In the Times, Ephraim Mirvis said "a new poison – sanctioned from the very top – has taken root" in the party.

Responding to the Chief Rabbi’s comments, the shadow foreign secretary told the New Statesman: “I know the Chief Rabbi, I’ve met him many times. And I admire and respect him. But he’s wrong.”

“But I don’t think in these circumstances you should go for the messenger. You need to think carefully about the message. And there’s no doubt that a lot of Jewish people are very angry about our seeming inability to deal with anti-Semitism in our midst. And everybody now accepts that we took too long to deal with it. That we weren’t strong enough about it. That is now accepted. The difficulty is that once you lose confidence or trust, it takes quite a long time to get it back.

“But I don’t think that Jeremy Corbyn... I know Jeremy Corbyn very well. I don’t agree that he is anti-Semitic. I just don’t agree with it. But do I think that we have not dealt with this matter well enough? Of course.” 

In an interview forthcoming in the 5 December issue of the New Statesman, Thornberry was then asked what her message would be for non-Jewish voters for whom the Chief Rabbi’s intervention had sown a seed of doubt, for those examining their own consciences, or worrying that a vote for Labour would mean being complacent about a form of racism they don’t experience. 

“There is anti-Semitism, there is racism in our society, and in all the political parties. But Labour should be better than that. We rightly we set our ourselves a much higher bar. And I think that we have let people down.

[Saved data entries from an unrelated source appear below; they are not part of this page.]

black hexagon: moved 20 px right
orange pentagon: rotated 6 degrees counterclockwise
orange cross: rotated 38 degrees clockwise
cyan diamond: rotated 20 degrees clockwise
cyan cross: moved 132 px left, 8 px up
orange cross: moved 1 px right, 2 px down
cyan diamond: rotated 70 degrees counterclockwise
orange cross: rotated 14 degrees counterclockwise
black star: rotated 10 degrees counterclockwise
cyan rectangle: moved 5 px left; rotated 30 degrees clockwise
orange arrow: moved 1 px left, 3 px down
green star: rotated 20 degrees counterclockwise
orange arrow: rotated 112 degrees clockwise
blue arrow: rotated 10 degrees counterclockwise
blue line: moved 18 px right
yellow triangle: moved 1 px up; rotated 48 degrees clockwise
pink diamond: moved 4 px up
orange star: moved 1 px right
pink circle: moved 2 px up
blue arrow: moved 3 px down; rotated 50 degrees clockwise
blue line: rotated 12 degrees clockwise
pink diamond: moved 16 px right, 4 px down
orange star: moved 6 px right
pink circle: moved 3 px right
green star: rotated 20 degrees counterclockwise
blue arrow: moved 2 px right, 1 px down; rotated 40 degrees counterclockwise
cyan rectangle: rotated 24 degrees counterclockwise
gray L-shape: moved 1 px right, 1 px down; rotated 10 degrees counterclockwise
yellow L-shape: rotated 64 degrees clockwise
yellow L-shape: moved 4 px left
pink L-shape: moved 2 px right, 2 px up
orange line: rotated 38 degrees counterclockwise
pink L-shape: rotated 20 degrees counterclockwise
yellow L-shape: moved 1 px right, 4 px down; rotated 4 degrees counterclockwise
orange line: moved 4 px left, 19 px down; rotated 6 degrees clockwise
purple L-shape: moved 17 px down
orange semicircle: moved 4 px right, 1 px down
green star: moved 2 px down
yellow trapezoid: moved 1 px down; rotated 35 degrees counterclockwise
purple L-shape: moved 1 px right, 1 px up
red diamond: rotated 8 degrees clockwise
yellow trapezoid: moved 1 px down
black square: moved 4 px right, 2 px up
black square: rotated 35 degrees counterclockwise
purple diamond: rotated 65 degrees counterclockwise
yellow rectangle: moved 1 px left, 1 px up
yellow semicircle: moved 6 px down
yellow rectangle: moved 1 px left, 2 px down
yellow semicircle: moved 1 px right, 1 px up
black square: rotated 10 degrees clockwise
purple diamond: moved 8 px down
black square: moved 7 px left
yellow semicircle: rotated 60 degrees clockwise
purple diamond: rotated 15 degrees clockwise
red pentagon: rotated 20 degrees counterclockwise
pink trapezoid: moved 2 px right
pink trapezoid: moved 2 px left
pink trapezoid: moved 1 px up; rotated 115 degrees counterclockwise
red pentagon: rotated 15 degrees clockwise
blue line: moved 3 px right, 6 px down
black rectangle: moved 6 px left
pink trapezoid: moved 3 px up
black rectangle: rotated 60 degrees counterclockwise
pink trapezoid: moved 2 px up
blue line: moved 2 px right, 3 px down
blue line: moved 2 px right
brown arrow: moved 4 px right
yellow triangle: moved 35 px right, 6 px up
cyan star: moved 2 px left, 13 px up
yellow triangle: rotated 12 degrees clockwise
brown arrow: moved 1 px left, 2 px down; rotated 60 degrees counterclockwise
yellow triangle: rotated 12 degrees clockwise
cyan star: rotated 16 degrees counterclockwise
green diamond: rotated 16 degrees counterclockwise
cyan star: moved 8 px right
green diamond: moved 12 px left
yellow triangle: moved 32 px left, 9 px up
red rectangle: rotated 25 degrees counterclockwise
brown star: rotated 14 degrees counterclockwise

“But does that stamp out everything in relation to the Labour Party, what it is? Does that mean people want a Conservative government instead? Because that’s kind of the choice. We’re not perfect. I have never said that we were perfect. I have been as frustrated as anybody. With Jewish people in my family, I have found this – you know my mother-in-law was Jewish – I have really felt this. I will do everything I can to make sure that this is dealt with.”